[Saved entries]
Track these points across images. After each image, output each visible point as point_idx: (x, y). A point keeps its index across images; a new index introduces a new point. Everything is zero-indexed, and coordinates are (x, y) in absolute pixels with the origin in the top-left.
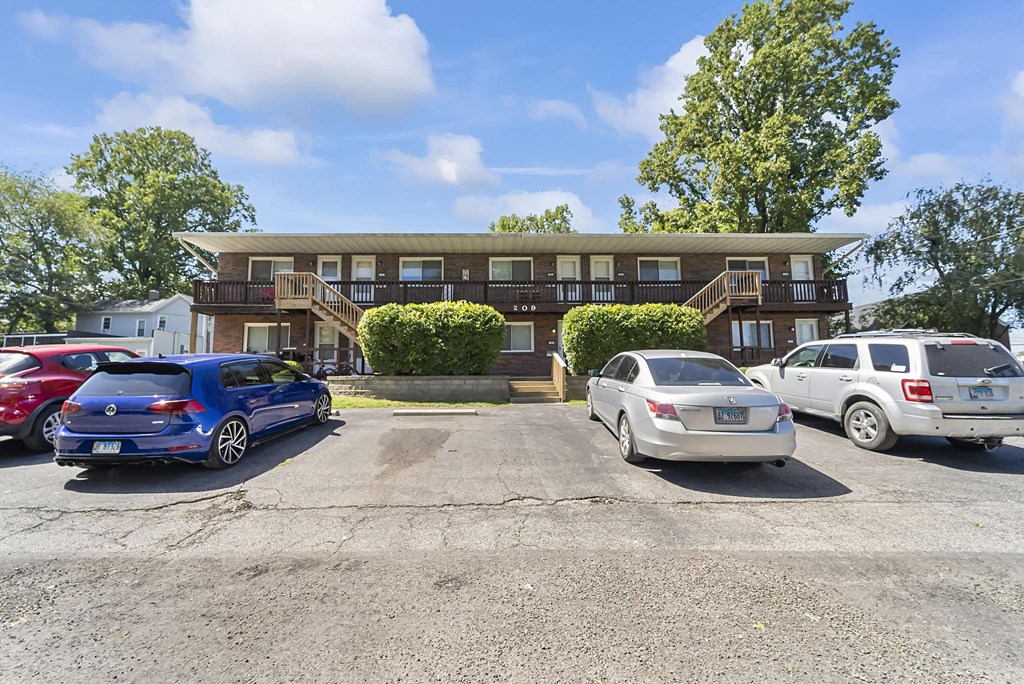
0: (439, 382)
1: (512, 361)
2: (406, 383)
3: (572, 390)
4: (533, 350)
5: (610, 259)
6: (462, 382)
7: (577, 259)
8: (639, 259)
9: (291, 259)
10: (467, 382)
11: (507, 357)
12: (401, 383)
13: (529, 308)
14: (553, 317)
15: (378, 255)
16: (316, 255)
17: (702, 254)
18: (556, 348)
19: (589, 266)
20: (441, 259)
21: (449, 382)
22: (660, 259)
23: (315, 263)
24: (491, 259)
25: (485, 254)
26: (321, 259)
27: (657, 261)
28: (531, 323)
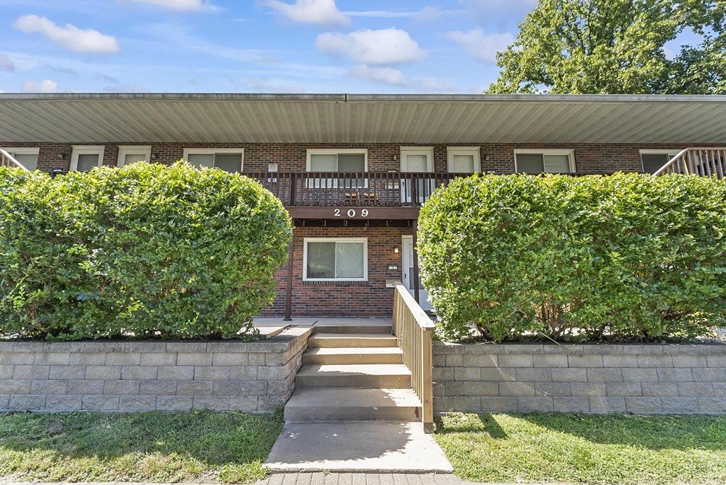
0: (113, 358)
1: (336, 295)
2: (30, 359)
3: (445, 382)
4: (365, 279)
5: (475, 152)
6: (171, 359)
7: (428, 152)
8: (517, 151)
9: (36, 151)
10: (183, 358)
11: (328, 288)
12: (17, 359)
13: (359, 213)
14: (395, 230)
15: (153, 144)
16: (70, 144)
17: (605, 145)
18: (399, 276)
19: (446, 161)
20: (241, 151)
21: (135, 358)
22: (545, 152)
23: (67, 156)
24: (310, 152)
25: (301, 144)
26: (78, 151)
27: (542, 155)
28: (364, 240)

> **YOUR INSTRUCTIONS**:
Every line above should be printed again word for word, without its pictures.

> **WRITTEN ANSWER**:
Track these points across images. After each image, output each visible point as point_idx: (x, y). A point keeps its index across images; a new index introduces a new point. Everything is zero-indexed, and coordinates are (x, y) in absolute pixels with the origin in the top-left.
0: (439, 382)
1: (512, 361)
2: (406, 383)
3: (572, 390)
4: (533, 350)
5: (610, 259)
6: (462, 382)
7: (577, 259)
8: (639, 259)
9: (291, 259)
10: (467, 382)
11: (507, 357)
12: (401, 383)
13: (529, 308)
14: (553, 317)
15: (378, 255)
16: (316, 255)
17: (702, 254)
18: (556, 348)
19: (589, 266)
20: (441, 259)
21: (449, 382)
22: (660, 259)
23: (315, 263)
24: (491, 259)
25: (485, 254)
26: (321, 259)
27: (657, 261)
28: (531, 323)
0: (113, 358)
1: (336, 295)
2: (30, 359)
3: (445, 382)
4: (365, 279)
5: (475, 152)
6: (171, 359)
7: (428, 152)
8: (517, 151)
9: (36, 151)
10: (183, 358)
11: (328, 288)
12: (17, 359)
13: (359, 213)
14: (395, 230)
15: (153, 144)
16: (70, 144)
17: (605, 145)
18: (399, 276)
19: (446, 161)
20: (241, 151)
21: (135, 358)
22: (545, 152)
23: (67, 156)
24: (310, 152)
25: (301, 144)
26: (78, 151)
27: (542, 155)
28: (364, 240)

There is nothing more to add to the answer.